A ray of sunlight is passing from diamond into crown glass; the angle of incidence is \(35.00^{\circ} .\) The indices of refraction for the blue and red components of the ray are: blue \(\left(n_{\text {diamond }}=2.444, n_{\text {crown glass }}=1.531\right),\) and red \(\left(n_{\text {diamond }}=2.410, n_{\text {crown glass}}=1.520\right) .\) Determine the angle between the refracted blue and red rays in the crown glass.

Two converging lenses are separated by \(24.00 \mathrm{cm} .\) The focal length of each lens is \(12.00 \mathrm{cm} .\) An object is placed \(36.00 \mathrm{cm}\) to the left of the lens that is on the left. Determine the final image distance relative to the lens on the right.

A camera is supplied with two interchangeable lenses, whose focal lengths are 35.0 and \(150.0 \mathrm{mm} .\) A woman whose height is \(1.60 \mathrm{m}\) stands \(9.00 \mathrm{m}\) in front of the camera. What is the height (including sign) of her image on the image sensor, as produced by (a) the 35.0 -mm lens and (b) the 150.0 -mm lens?

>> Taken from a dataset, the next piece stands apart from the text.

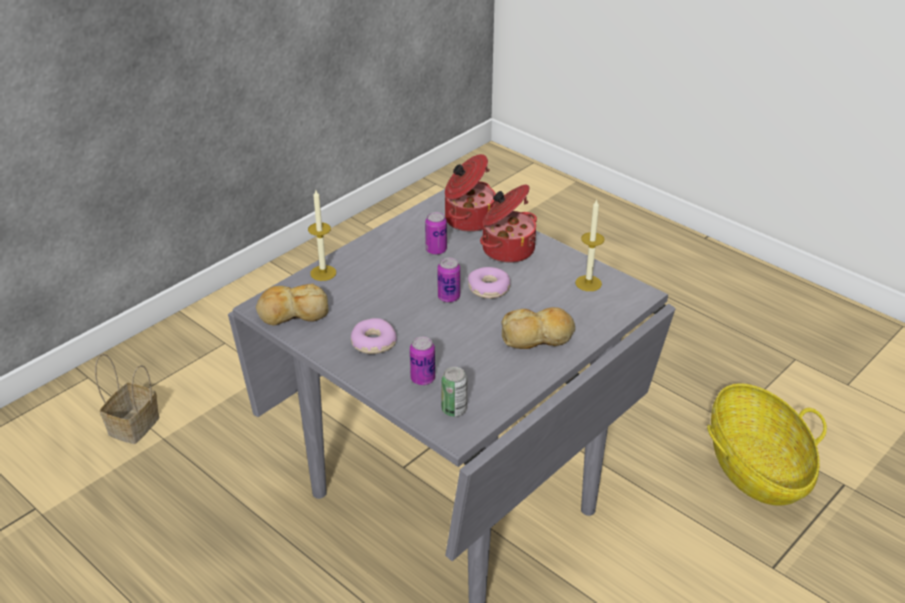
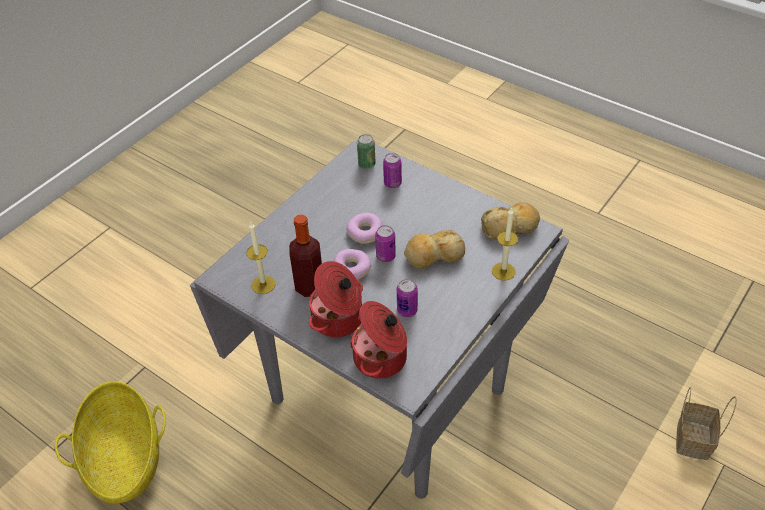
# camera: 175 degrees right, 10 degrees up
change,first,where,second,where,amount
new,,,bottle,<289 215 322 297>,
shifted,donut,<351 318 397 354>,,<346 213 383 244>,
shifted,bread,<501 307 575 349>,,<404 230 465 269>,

An object is placed \(20.0 \mathrm{cm}\) to the left of a diverging lens \((f=\) \(-8.00 \mathrm{cm}$$) .\) A concave mirror \((f=12.0 \mathrm{cm})\) is placed \(30.0 \mathrm{cm}\) to the right of the lens. (a) Find the final image distance, measured relative to the mirror. (b) Is the final image real or virtual? (c) Is the final image upright or inverted with respect to the original object?

A converging lens has a focal length of \(88.00 \mathrm{cm}\). An object \(13.0 \mathrm{cm}\) tall is located \(155.0 \mathrm{cm}\) in front of this lens. (a) What is the image distance? (b) Is the image real or virtual? (c) What is the image height? Be sure to include the proper algebraic sign.